TASKS TO CARRY OUT
(a) Write out everything in the piece on country radio playlists from "Example: Job experience" down to "The Country Charts.".
(b) In the piece on country radio playlists, what novel is the term "Catch-22" taken from?

TEXT PASSAGE
════════
“FIT” is dead. “Compatibility” is being pulled 6 feet under in FIT’s wake. There’s no better petri dish than Country Music Radio to verify these deaths.
Tomorrow, The Country Radio Seminar launches in Nashville. The lobby of The Omni in Nashville is the central nervous system of C.R.S. idea exchange. Down the atrium, the Bongo Java Coffee Shop will be abuzz with new networking friends and reconnections with old comrades. You have to wonder if anyone will be discussing how fractured the country playlists have become. Dozens of titles have creeped in with zero “FIT and Compatibility”.
“FIT and Compatibility” was manufactured in the mid-90’s by researchers to convince programmers that their core listeners would likely accept core music and artists already saturated in their playlist and reject sounds that weren’t represented in their current Music Matrix. During research sessions, a research respondent would now have the additional capability to choose whether the song “FIT” their favorite station – regardless of total positive or negative overall score. As a result, many high-testing records were often tossed in the trash can when building a fresh library – post music test.
Their theory –“provide scores that measure how well each tested song aligns with the key musical preferences of your target audience, current playlist that helps your station create a more cohesive and strategically optimized music mix.”
We’ve countered for years that “FIT and Compatibility” is a “Catch-22” (from Joseph Heller’s 1961 novel of the same name). It describes a paradoxical situation where an individual is trapped by contradictory rules or conditions. “Catch-22” describes a no-win situation where the solution is blocked by the problem itself.
Example: Job experience paradox:
You need experience to get a job, but you need a job to get experience.
In the “FIT and Compatibility” “Catch 22”, listeners will almost always reject with what they are not comfortable. However, when those same listeners HEAR the song within the orbit of favorite station’s playlist, “FIT and Compatibility” softens greatly. Therefore a song will never “FIT” until it’s on the air.
Simply play it with regularity and it will “FIT”. We’ve presented for years that listeners don’t like what they don’t hear. A short discussion of the phenomenon using The Country Charts.
════════
INFORMATION SHOWN
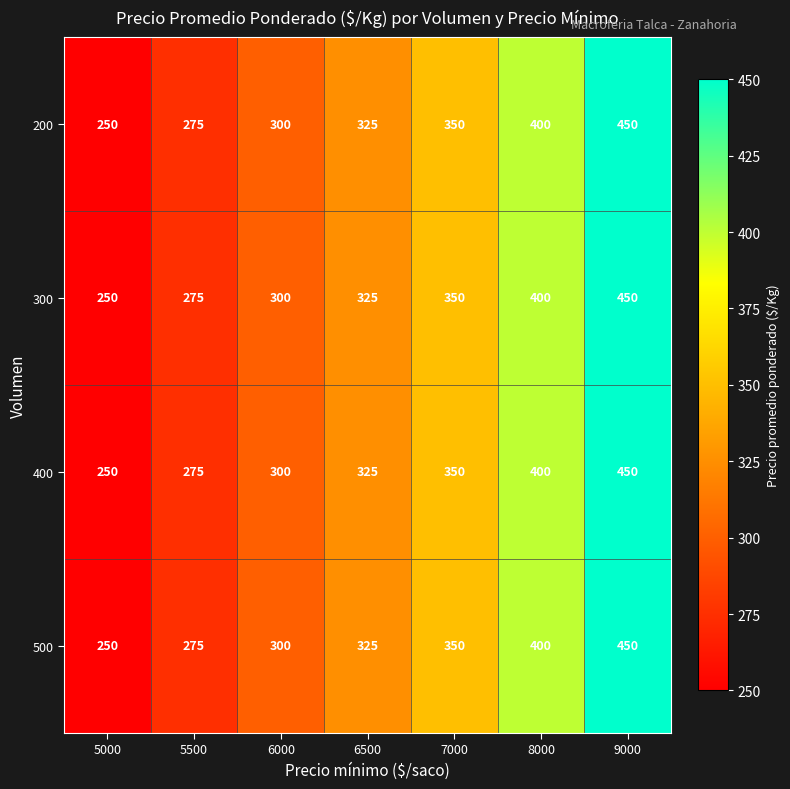

Is it true that 300 equals 117 at 5000?

False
════════
SOLUTIONS IN ORDER
(a)
Example: Job experience paradox:
You need experience to get a job, but you need a job to get experience.
In the “FIT and Compatibility” “Catch 22”, listeners will almost always reject with what they are not comfortable. However, when those same listeners HEAR the song within the orbit of favorite station’s playlist, “FIT and Compatibility” softens greatly. Therefore a song will never “FIT” until it’s on the air.
Simply play it with regularity and it will “FIT”. We’ve presented for years that listeners don’t like what they don’t hear. A short discussion of the phenomenon using The Country Charts.

(b) Joseph Heller's 1961 novel of the same name.